I used acrylic paints on most of the background. Tore up little pieces of white paper and some white mulberry paper which I glued down for the journaling. The word ‘transition’ was printed on a transparency and attached with brads (I may go back and color the back side of it so this will stand out more). The picture of me I applied “Dave’s Midnight Sepia” action to in Photoshop. The lock and broken key stickers are from the Nostalgiques line. And the window is from Fort Jefferson in the Dry Tortugas. Thanks for looking!

New Beginnings

Joining up late…here is the first page (always the hardest!)
Went out of my comfort zone with a picture of me. Added an a-z list of the first qualities/attributes that came to mind about myself—some good, some true-but-not-so-good. “Discover” and “begin” definitions…discovering me!!

risk in action


While I’ve been thinking about the whole “wheels” thing this week (haven’t done anything with that yet!), I’ve also been trying to live up to the commitment that I made in last week’s “risk” entry about living up to my full potential. So last night, I drew this in my little art journal. Not Rembrandt by any means, but a start at getting back in touch with something that I love—drawing. I haven’t picked up a piece of conte and drawn in probably over a year. I’m rusty. There’s lots of room for improvement. But it’s a start. And with continued practice, I know that there will be improvement. For right now, though, I am just really enjoying the process. It’s like using muscles that you haven’t used in a while—they’re a little sore—but a good kind of sore.
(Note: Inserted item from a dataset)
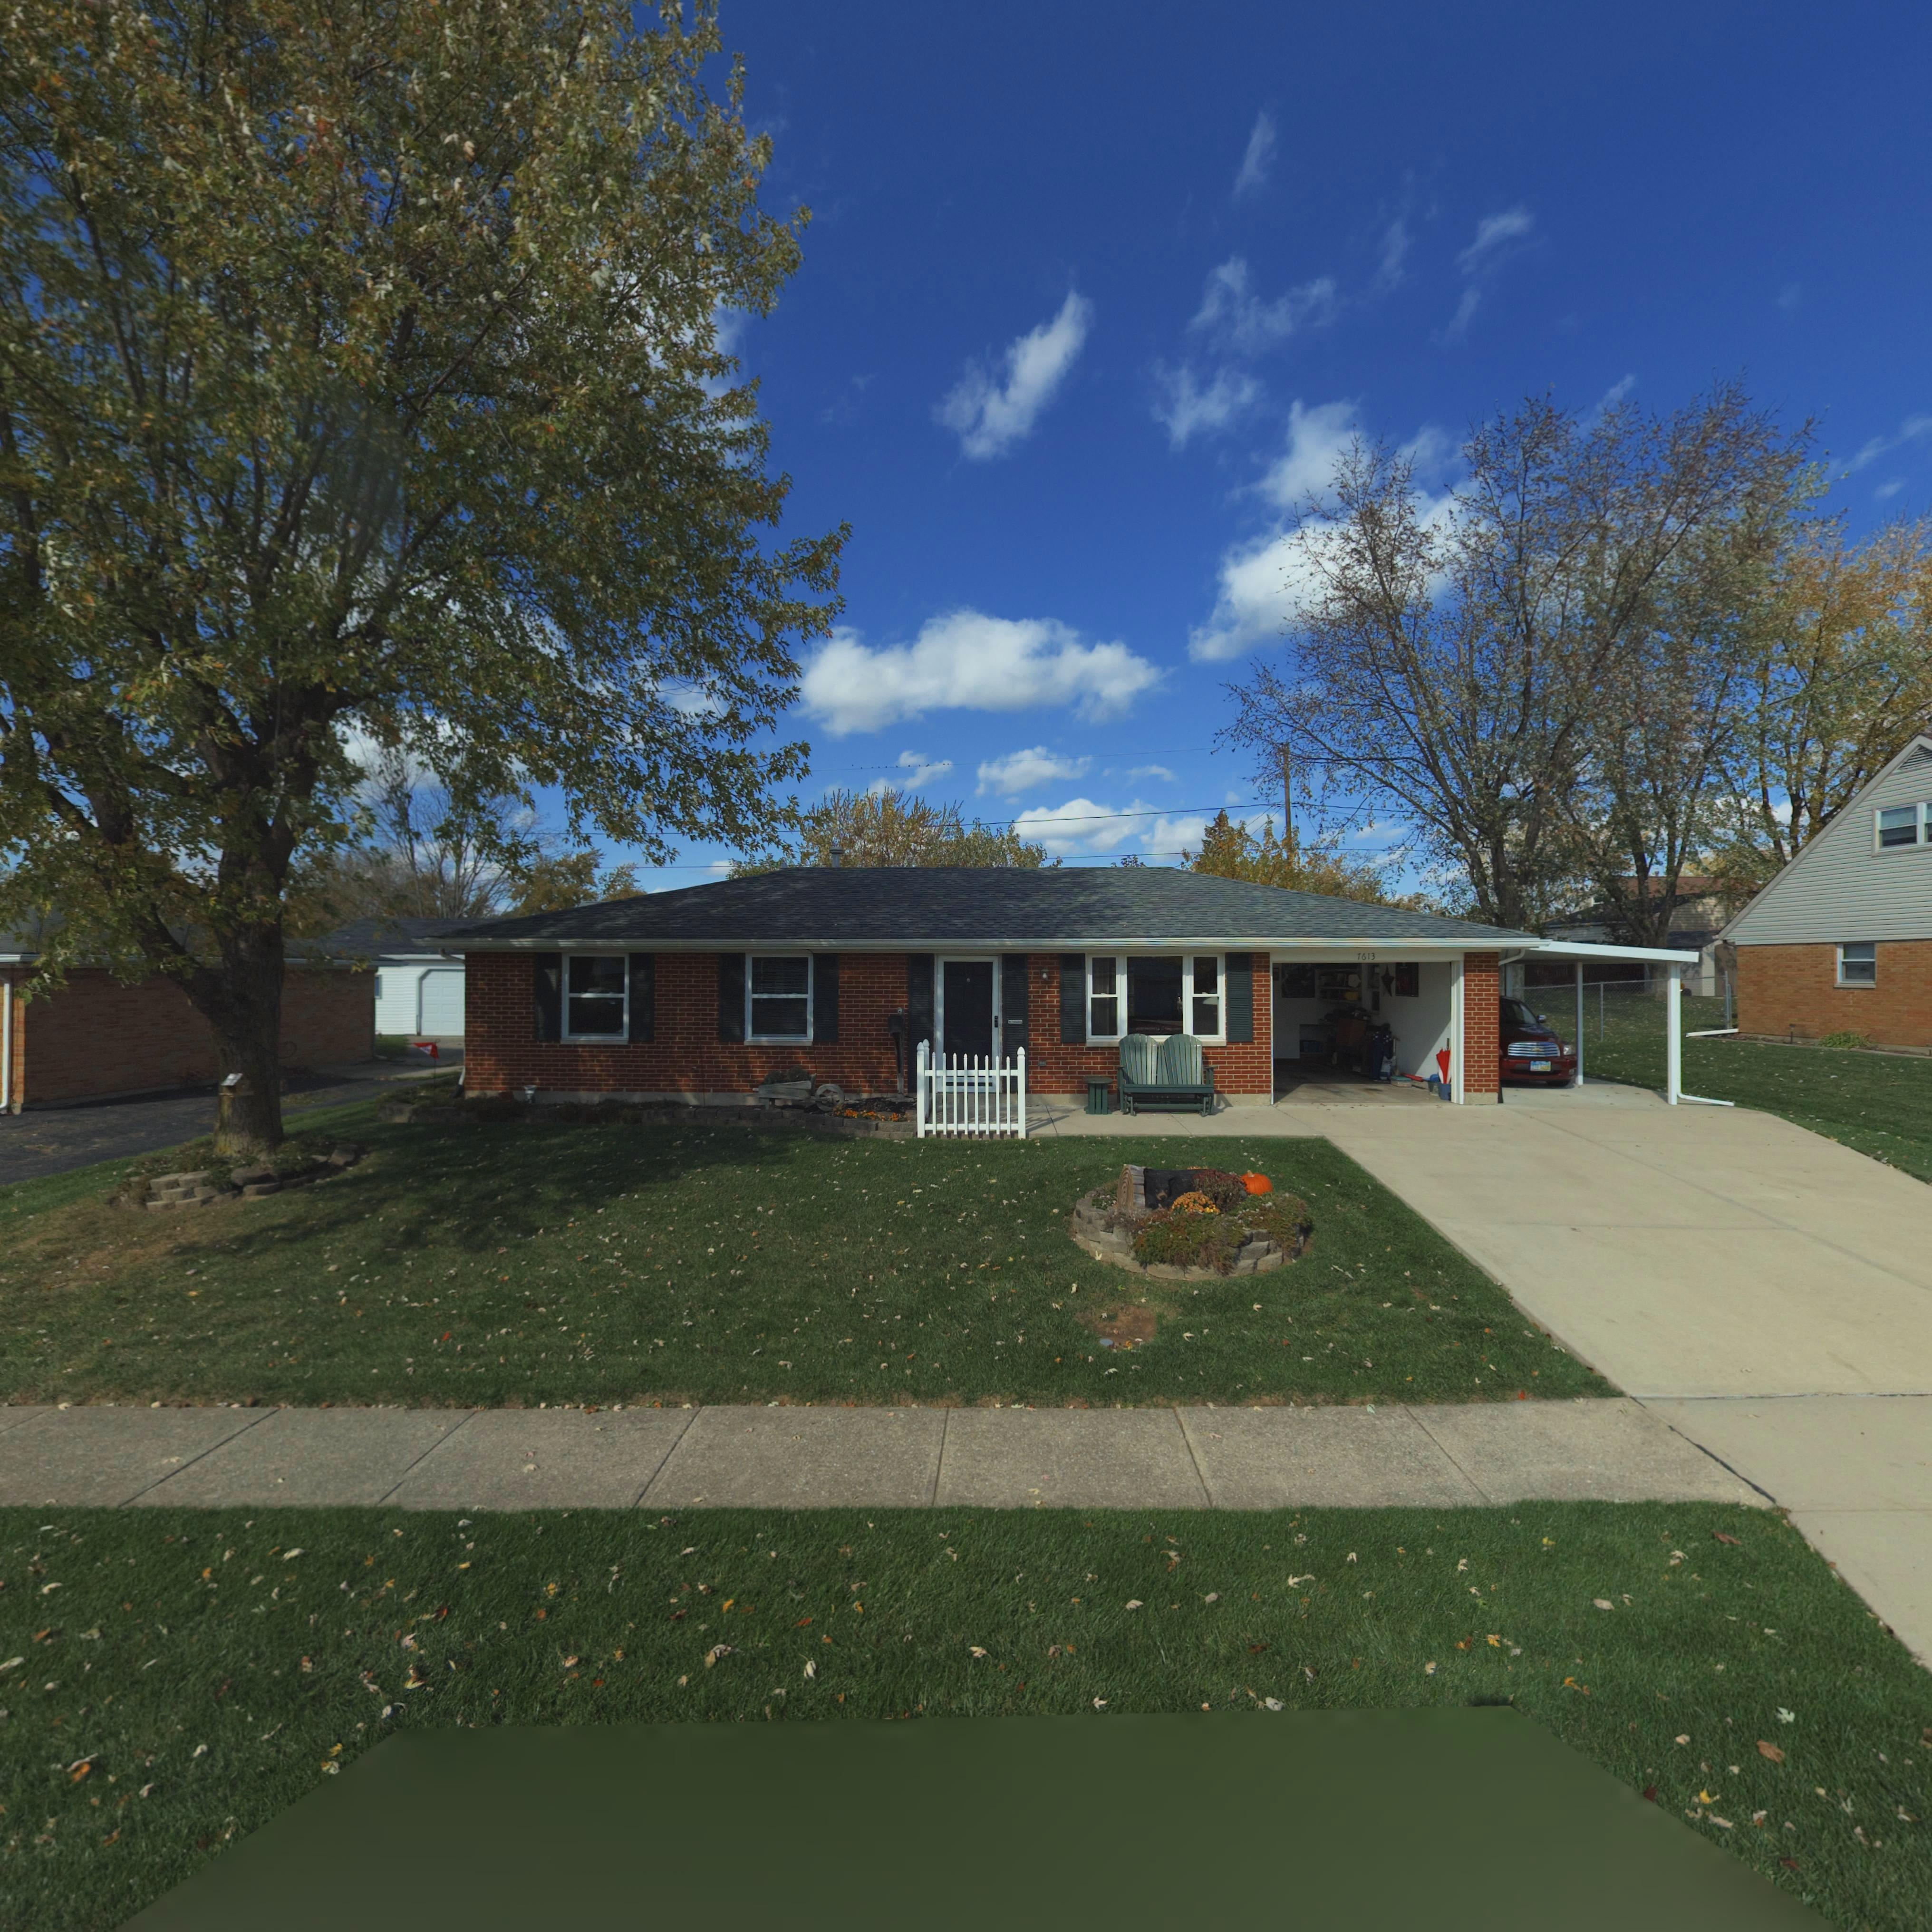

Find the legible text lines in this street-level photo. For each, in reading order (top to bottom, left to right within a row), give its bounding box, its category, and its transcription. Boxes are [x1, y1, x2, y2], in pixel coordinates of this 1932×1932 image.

[1357, 952, 1375, 960] StreetNumber: 7613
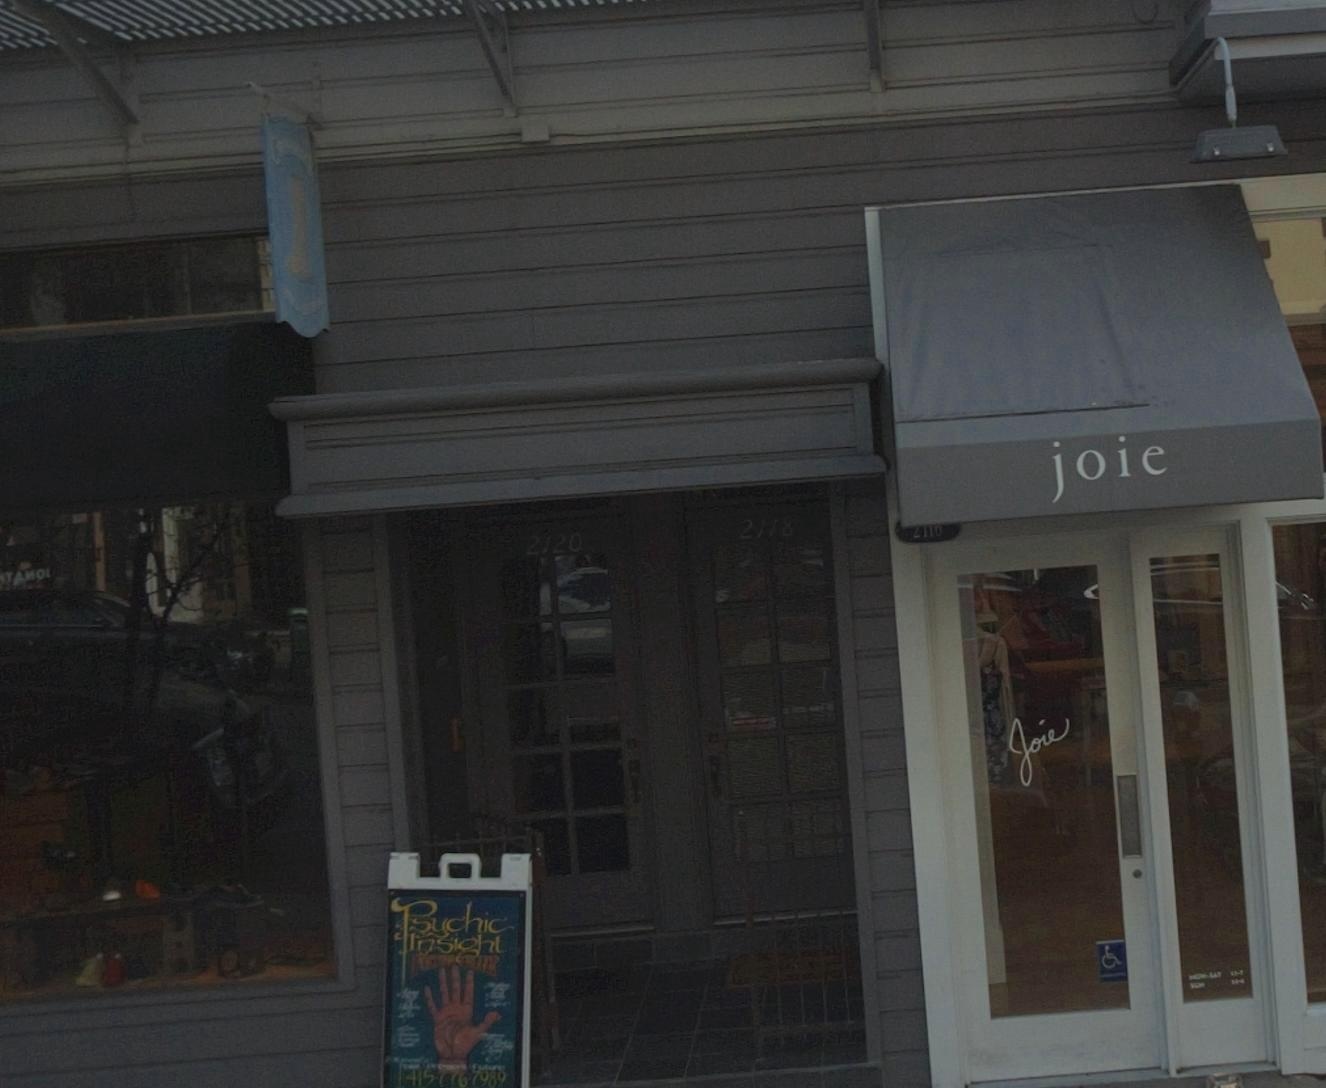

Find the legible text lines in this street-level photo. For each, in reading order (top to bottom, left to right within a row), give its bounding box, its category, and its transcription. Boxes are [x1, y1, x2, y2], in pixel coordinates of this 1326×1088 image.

A lot of people in this group have said that they “can’t draw.” Until a few years ago, I thought I was one of those people. Then I took an art class with my brother that totally changed the way I think about drawing. It was based on the principles from the book, “Drawing from the Right Side of the Brain” and it was magical. Cliff notes version of the classes: the secret to drawing is in learning how to turn off the part of your brain that “knows” what it is “supposed” to see—and instead, concentrating on drawing what you truly do see. Lots of work with being able to discern positive and negative space. Lots of work with turning things upside down and drawing them, so that your brain doesn’t try to “fill in the blanks” on your page because it “knows” what the thing you’re drawing is supposed to look like.

I’m rambling, and don’t mean to—but it just felt so great to get out my stuff and do this again. It felt like such a breakthrough. And I don’t think that I would have been so anxious to do it if it hadn’t been for the amazing things—and the amazing courage that I’ve seen here. So thank you—all of you—for putting yourselves out there for all of us. You’ve been an awesome source of inspiration for me.